Extreme mountaineer Robert Jasper (42) – considered one of the best alpinists in the world – together with his rope partner, the Swiss professional mountaineer Roger Schaeli (31), has forged another breakthrough on the north face of the Eiger.
From 20th – 23rd September Jasper and Schaeli climbed the world-famous John Harlin direttissima route with Heckmair exit in redpoint freestyle for the first time.
The 1800m high route, known as the John Harlin direttissima on the north face of the Eiger, is one of the most challenging in the world, with rock and ice presenting real technical difficulties. (Mixed M8- /rock 7a; E5; redpoint). The pitons left behind 44 years ago by the first climbers were very dubious. After the Eiger Japan direttissima (1st free ascent, Jasper/Schaeli, 2009), the “free Harlin route” is the second major “line” in modern freestyle climbing through the north face (pitons now just serving as security, no longer aiding progress). But it is so dangerous that climbing it in the summer was out of the question. Then again, in the winter it is too cold, which is why these two professional mountain climbers chose autumn. “It was a balance between what is just tenable and the risks on the wall,” said Jasper. “I made my first attempt at this route in the winter as early as 20 years ago; I had to turn back on my own. After three further attempts I had gained the experience I needed. You have to know what is important here. When I climbed the north face of the Eiger whilst making the IMAX film with John Harlin III (the son of John Harlin II who fell to his death in 1966 on his first ascent when his rope broke) I was really affected by his family tragedy.”

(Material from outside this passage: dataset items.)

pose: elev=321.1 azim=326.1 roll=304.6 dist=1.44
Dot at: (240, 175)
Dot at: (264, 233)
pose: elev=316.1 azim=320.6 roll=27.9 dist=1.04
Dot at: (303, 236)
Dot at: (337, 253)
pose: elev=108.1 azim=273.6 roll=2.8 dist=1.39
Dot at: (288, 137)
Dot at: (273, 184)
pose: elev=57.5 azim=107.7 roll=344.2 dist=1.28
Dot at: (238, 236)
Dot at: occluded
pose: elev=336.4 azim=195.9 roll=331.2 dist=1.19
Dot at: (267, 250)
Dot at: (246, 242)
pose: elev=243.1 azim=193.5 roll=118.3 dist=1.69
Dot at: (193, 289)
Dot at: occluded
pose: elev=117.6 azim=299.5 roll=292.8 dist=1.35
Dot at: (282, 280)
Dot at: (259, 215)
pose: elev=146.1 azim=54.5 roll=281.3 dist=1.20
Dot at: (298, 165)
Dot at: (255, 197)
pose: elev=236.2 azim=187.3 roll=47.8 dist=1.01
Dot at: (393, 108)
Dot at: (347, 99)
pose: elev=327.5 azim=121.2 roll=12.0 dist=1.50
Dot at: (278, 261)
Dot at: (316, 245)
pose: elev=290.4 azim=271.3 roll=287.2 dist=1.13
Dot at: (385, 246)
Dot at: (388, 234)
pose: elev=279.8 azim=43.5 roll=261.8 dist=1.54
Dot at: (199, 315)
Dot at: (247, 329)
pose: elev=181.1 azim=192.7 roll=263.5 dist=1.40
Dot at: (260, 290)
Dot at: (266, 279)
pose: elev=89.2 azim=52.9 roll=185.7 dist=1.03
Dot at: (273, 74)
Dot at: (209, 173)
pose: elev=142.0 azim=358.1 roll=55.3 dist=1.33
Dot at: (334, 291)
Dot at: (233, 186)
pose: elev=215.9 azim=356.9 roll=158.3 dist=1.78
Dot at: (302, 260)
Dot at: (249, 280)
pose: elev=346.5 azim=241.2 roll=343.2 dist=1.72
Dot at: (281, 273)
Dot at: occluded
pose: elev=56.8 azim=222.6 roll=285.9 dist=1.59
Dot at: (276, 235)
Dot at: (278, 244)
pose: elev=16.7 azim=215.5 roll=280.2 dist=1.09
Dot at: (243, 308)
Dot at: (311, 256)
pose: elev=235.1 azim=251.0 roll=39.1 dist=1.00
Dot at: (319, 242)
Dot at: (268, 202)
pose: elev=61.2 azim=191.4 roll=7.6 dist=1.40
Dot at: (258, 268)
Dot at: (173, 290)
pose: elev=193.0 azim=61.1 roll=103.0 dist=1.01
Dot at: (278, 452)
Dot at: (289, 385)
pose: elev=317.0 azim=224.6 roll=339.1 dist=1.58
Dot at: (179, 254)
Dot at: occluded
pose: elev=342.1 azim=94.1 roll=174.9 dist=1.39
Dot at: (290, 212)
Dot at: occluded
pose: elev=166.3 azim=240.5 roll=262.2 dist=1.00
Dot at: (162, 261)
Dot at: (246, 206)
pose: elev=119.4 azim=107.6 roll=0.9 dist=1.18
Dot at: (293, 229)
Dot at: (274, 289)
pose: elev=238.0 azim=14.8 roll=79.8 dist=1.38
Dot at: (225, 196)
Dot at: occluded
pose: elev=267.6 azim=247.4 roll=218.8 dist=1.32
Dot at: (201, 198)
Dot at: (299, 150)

“Climbing this legendary route, I could not stop my thoughts from turning to that drama. As I lead climbed the very length of rope where John Harlin had his fatal fall in 1966, thoughts of my family and the risks of the mountain flitted through my mind, which was really tough. That route was the most emotional climb of my whole life!”
After three days on the wall, at around half past eight in the evening, partners Jasper and Schaeli reached the summit of the 3970m high Eiger in true Alpine style. Elated but utterly drained, they set up their third bivouac a few metres below the summit on the knife-edge ridge. The next morning, an abseil down the 700m high south wall brought them back down to civilization.